Given the pressure, we need to find the temperature at which this occurs. Rearrange the ideal gas law and solve for temperature: \( T = \frac{PV}{nR} \) \( T = \frac{(150 atm)(65.0 L)}{(236.2 mol)(0.0821 \frac{L \cdot atm}{mol \cdot K})} \approx 431 K \) Convert this temperature back to Celsius: \( 431 K - 273 = 158^{\circ}C \)

d) Pressure at 24°C and in a 55.0 L container

Convert the new temperature to Kelvin: 24°C + 273 = 297 K Now we can use the ideal gas law to find the pressure of the gas in these new conditions: \( P = \frac{nRT}{V} \) \( P = \frac{(236.2 mol)(0.0821 \frac{L \cdot atm}{mol \cdot K})(297 K)}{55.0 L} \approx 225.7 atm \) Finally, convert the pressure to kPa: \( 225.7 atm * 101.3 \frac{kPa}{atm} \approx 22,854 kPa \) The answers are: a) 7559 g b) 5,053 L c) 158°C d) 22,854 kPa

Key concepts

Gas Pressure and Volume

The relationship between gas pressure and volume is intriguing and forms a fundamental aspect of the behavior of gases. Underlying this is the principle that gases consist of tiny particles in constant, random motion. When these particles collide with the walls of a container, they exert a force, and that force per unit area is what we refer to as gas pressure. Now, imagine you have a container with a fixed amount of gas at a constant temperature.

STP Conditions

In the realm of chemistry and physics, STP stands for Standard Temperature and Pressure. It serves as a reference point, allowing scientists and students to compare different sets of gas data. At STP, the standard temperature is precisely 0°C or 273.15K, and the standard pressure is 1 atmosphere (atm). These conditions are vital when using the ideal gas law because the volume that a gas occupies can drastically change with temperature and pressure.

Molar Mass of Gases

The molar mass of a gas is a measure of the mass of one mole of that gas. It is a critical component when dealing with gas calculations because it allows us to connect the mass of a gas to the number of moles. Oxygen, for instance, has a molar mass of approximately 32 grams per mole (g/mol). Calculating the mass of a gas from its volume, or vice versa, involves using the ideal gas law in conjunction with the molar mass.

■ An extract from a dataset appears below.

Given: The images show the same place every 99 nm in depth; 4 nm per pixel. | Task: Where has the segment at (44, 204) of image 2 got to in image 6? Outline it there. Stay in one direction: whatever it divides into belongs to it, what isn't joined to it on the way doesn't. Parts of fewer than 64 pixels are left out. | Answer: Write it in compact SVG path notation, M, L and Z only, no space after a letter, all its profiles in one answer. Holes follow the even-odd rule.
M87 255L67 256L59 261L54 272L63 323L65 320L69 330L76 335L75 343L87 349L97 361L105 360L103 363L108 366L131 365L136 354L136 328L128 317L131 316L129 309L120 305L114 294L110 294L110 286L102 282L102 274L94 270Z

Converting Units in Gas Calculations

Converting units is a common practice in gas calculations to maintain consistency and accuracy in the results. Since the ideal gas law includes pressure (P), volume (V), temperature (T), and number of moles (n), it is crucial to use appropriate units for each. Usually, pressure is converted to atmospheres (atm) or kilopascals (kPa), volume to liters (L), temperature to Kelvin (K), and n remains in moles (mol). This ensures that when these measurements are put into the ideal gas law equation, they are compatible with the gas constant (R).